▶ _EXERCISE AIM_
From the data below, set down exactly the lines between the one holding "- Илгари ўрганилган конларнинг хомашё базаси" and the one holding "тонна олтин, 469", inclusive, and no others.

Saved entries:
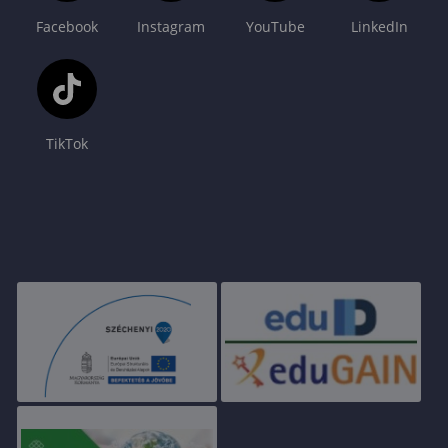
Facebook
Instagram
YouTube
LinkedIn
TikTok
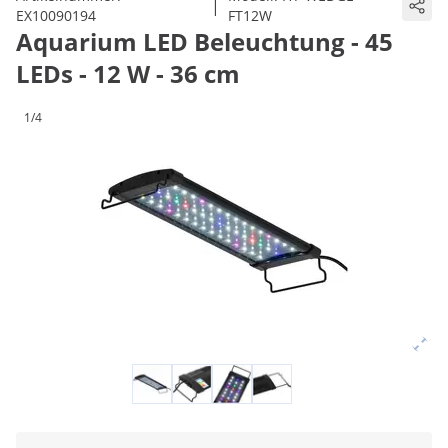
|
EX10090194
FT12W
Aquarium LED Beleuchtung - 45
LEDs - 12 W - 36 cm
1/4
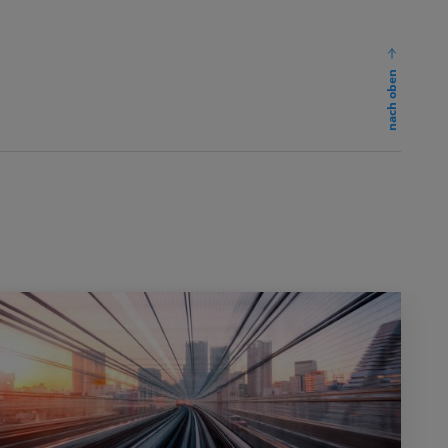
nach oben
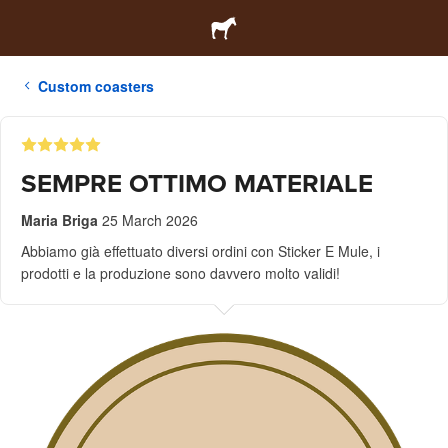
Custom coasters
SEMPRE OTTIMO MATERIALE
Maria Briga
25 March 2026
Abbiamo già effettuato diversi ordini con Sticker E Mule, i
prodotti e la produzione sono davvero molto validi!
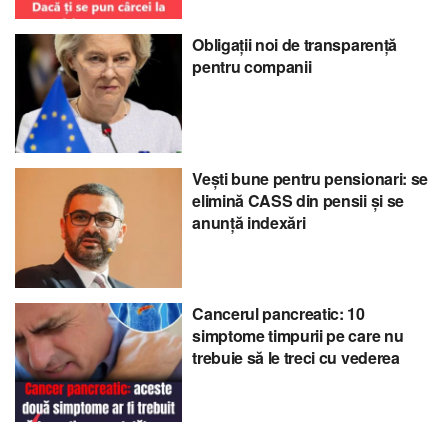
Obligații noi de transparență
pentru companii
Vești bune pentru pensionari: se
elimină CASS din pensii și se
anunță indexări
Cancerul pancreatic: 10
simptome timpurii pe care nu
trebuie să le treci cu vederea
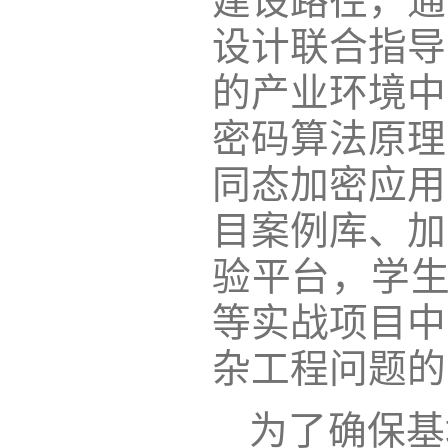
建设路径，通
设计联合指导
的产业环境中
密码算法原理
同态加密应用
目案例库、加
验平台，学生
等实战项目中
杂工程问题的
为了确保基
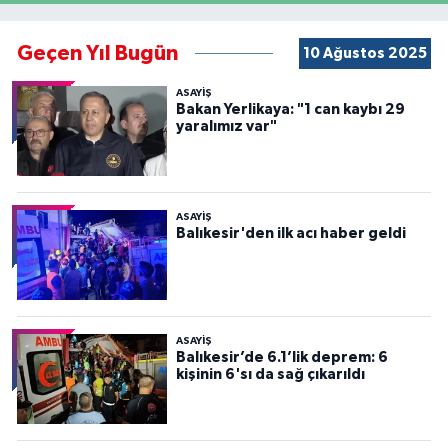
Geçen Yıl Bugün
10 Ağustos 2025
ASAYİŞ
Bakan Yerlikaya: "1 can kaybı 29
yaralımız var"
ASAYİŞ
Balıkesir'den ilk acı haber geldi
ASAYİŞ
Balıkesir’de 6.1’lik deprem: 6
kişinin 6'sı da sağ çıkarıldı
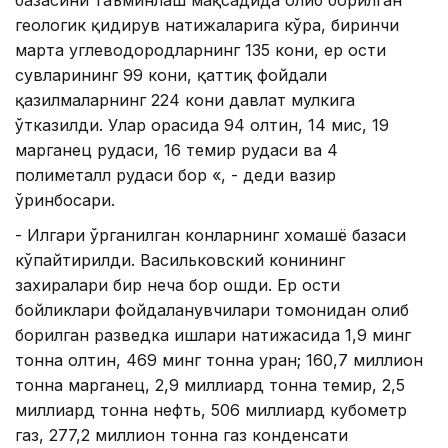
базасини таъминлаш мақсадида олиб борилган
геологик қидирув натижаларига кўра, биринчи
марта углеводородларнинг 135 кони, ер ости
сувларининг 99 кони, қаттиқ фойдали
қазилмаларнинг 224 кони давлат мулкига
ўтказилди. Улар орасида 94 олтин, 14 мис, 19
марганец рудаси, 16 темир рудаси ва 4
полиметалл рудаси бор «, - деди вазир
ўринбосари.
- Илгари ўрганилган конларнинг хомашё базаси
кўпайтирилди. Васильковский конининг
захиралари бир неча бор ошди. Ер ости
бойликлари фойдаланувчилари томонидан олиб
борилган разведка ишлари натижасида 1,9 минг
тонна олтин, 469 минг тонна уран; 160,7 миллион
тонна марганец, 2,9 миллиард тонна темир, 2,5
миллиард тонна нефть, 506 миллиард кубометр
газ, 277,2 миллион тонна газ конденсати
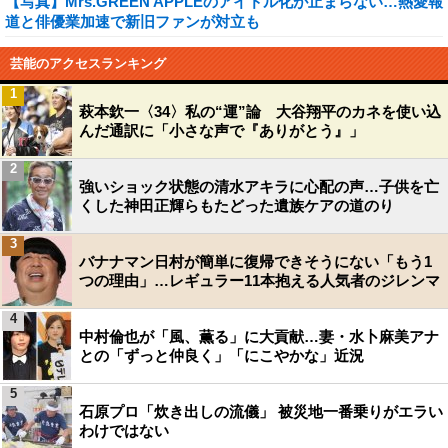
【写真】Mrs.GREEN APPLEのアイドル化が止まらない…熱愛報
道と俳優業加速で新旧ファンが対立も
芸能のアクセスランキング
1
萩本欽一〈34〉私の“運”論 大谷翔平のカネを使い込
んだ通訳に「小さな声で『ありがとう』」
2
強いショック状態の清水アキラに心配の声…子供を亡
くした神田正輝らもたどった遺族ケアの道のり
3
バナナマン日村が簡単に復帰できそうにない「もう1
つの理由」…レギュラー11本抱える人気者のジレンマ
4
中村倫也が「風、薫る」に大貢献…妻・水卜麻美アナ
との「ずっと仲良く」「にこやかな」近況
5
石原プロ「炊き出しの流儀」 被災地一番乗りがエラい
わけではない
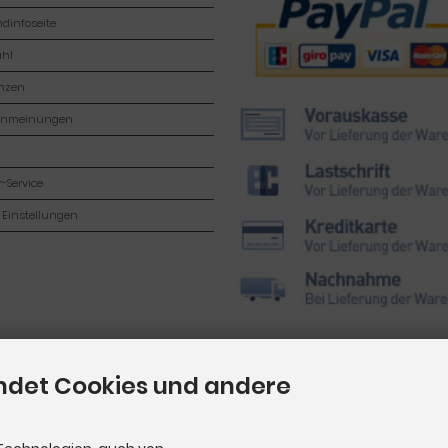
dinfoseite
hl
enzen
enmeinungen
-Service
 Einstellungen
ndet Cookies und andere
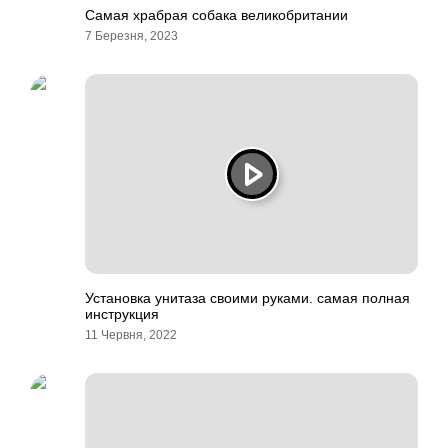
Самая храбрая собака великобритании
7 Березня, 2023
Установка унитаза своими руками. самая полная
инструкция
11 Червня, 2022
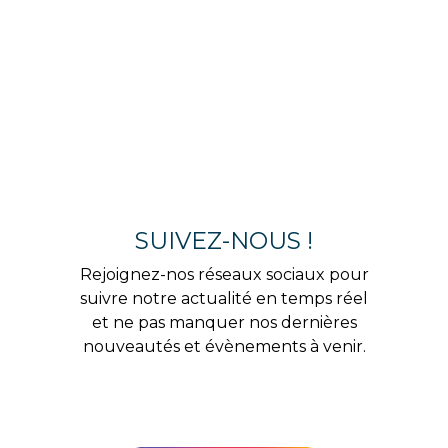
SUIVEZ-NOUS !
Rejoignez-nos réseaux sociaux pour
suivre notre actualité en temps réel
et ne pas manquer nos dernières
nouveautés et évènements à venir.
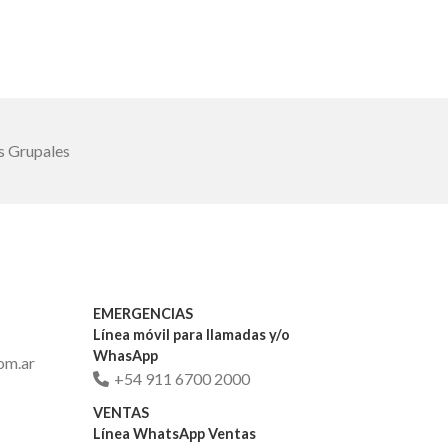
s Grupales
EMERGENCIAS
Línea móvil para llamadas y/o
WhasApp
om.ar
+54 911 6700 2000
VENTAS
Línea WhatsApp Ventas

▶ _FINISHED TASK_
- Илгари ўрганилган конларнинг хомашё базаси
кўпайтирилди. Васильковский конининг
захиралари бир неча бор ошди. Ер ости
бойликлари фойдаланувчилари томонидан олиб
борилган разведка ишлари натижасида 1,9 минг
тонна олтин, 469 минг тонна уран; 160,7 миллион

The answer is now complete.